Conformity to the world or transformation?
We very much live in a world that really seeks to conform us to its standards and its models. There has never been a culture or society where mass media and advertising has been used to try to shape people’s thoughts and lives. But Paul in Romans 12 offers a challenge to us living in the 21st century that is just as relevant to us as it was to believers living in the first century. We read, “I beseech you therefore, brethren, by the mercies of God, that you present your bodies a living sacrifice, holy, acceptable to God, which is your reasonable service. And do not be conformed to this world, but be transformed by the renewing of your mind, that you may prove what is that good and acceptable and perfect will of God,” (Rom.12:1-2 NKJV). In the Old Testament animal sacrifices were a very important part of worship. The priest cut the animal into pieces and would lay it on the altar in accordance with God’s Word. When we come to the New Testament, keep in mind that animal sacrifices were still taking place when Paul wrote the letter to the Romans, Paul is communicating to us that animal sacrifices are no longer the thing that pleases the heart of God. God wants us to present our bodies daily to Him as living sacrifices. The problem with living sacrifices is that they keep getting off the altar, so there is a need for us to regularly recommit our lives to following and performing God’s will in obedience to His Word.
Just a couple of nuances that I would like us to consider for a few moments in my blog today. First of all, the word “therefore” is very important. Someone has stated that whenever you see a “therefore” in Scripture take time to figure out what it’s “therefore”. This “therefore” denotes a change in the Christian life and service that should flow out of all the things that Paul has presented in the first 11 chapters of the book of Romans. “Therefore” in view of all that God has done, Paul urges us to bring a free-will offering of our lives to the Lord Jesus Christ. We are to yield our members as instruments to righteousness, which is a double challenge in the face of all the corruption and pollution we’re exposed to on a daily basis. But in view of God’s mercy and all that He has done for us, it is a very reasonable service of worship for us to present our bodies as living sacrifices.

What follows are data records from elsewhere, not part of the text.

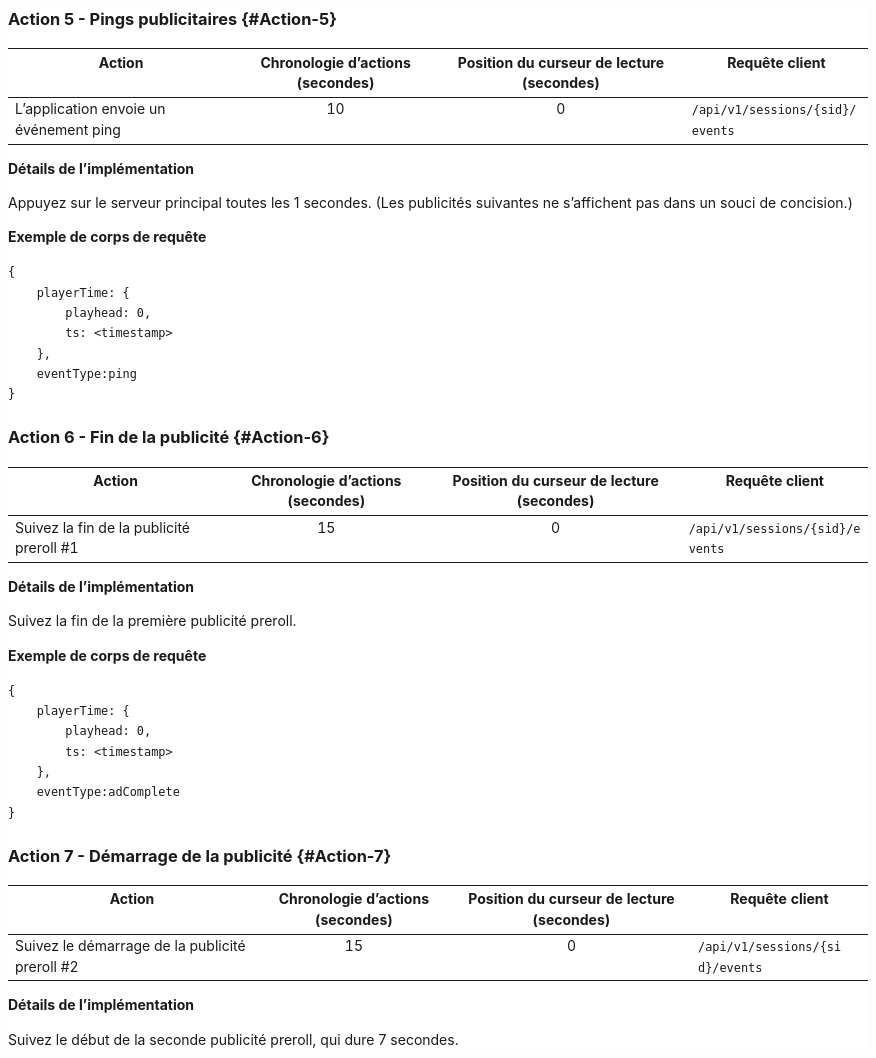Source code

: ### Action 5 - Pings publicitaires {#Action-5}

| Action | Chronologie d’actions (secondes) | Position du curseur de lecture (secondes) | Requête client |
| --- | :---: | :---: | --- |
| L’application envoie un événement ping | 10 | 0 | `/api/v1/sessions/{sid}/events` |

**Détails de l’implémentation**

Appuyez sur le serveur principal toutes les 1 secondes. (Les publicités suivantes ne s’affichent pas dans un souci de concision.)

**Exemple de corps de requête**

```
{
    playerTime: {
        playhead: 0,
        ts: <timestamp>
    },
    eventType:ping
}
```

### Action 6 - Fin de la publicité {#Action-6}

| Action | Chronologie d’actions (secondes) | Position du curseur de lecture (secondes) | Requête client |
| --- | :---: | :---: | --- |
| Suivez la fin de la publicité preroll #1 | 15 | 0 | `/api/v1/sessions/{sid}/events` |

**Détails de l’implémentation**

Suivez la fin de la première publicité preroll.

**Exemple de corps de requête**

```
{
    playerTime: {
        playhead: 0,
        ts: <timestamp>
    },
    eventType:adComplete
}
```

### Action 7 - Démarrage de la publicité {#Action-7}

| Action | Chronologie d’actions (secondes) | Position du curseur de lecture (secondes) | Requête client |
| --- | :---: | :---: | --- |
| Suivez le démarrage de la publicité preroll #2 | 15 | 0 | `/api/v1/sessions/{sid}/events` |

**Détails de l’implémentation**

Suivez le début de la seconde publicité preroll, qui dure 7 secondes.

Another interesting note in this passage is that the word “do not be conformed” is in the Greek language in the negative present imperative tense, which means “stop being conformed”. The first-century Christians, in much the same way as the 21st-century Christians were allowing the worldly system
in which they lived to dictate how they were living. There are many examples of how Christians today are allowing the worldly system to creep into their thought processes as well. This conforming of our thought process is such a subtle thing, and it has resulted in many ways in the church itself losing its distinctiveness for Jesus Christ. When the church conforms to the world standards it loses its light and saltiness, which should be an attraction to a lost and dying world.
One other word that I would comment on in this passage is the word “transformed”. This is the Greek word from which we get our English word “metamorphosis”, which speaks of the biological change that occurs when a crawling caterpillar is transformed into a beautiful butterfly or tadpole is transformed into a frog. When Jesus Christ truly comes into our heart and life there is a change of character and destination. Jesus desires to change our lives and He will do that when we are in the practice of renewing our minds through the Word of God and through the Holy Spirit. I would like us to consider further in our blog next week some more thoughts from this particular passage and for us to be challenged in this coming week to look for ways that we can be transformed by the renewing of our minds by allowing the Lord Jesus Christ the speak into our hearts and souls. Be still and know that He is God.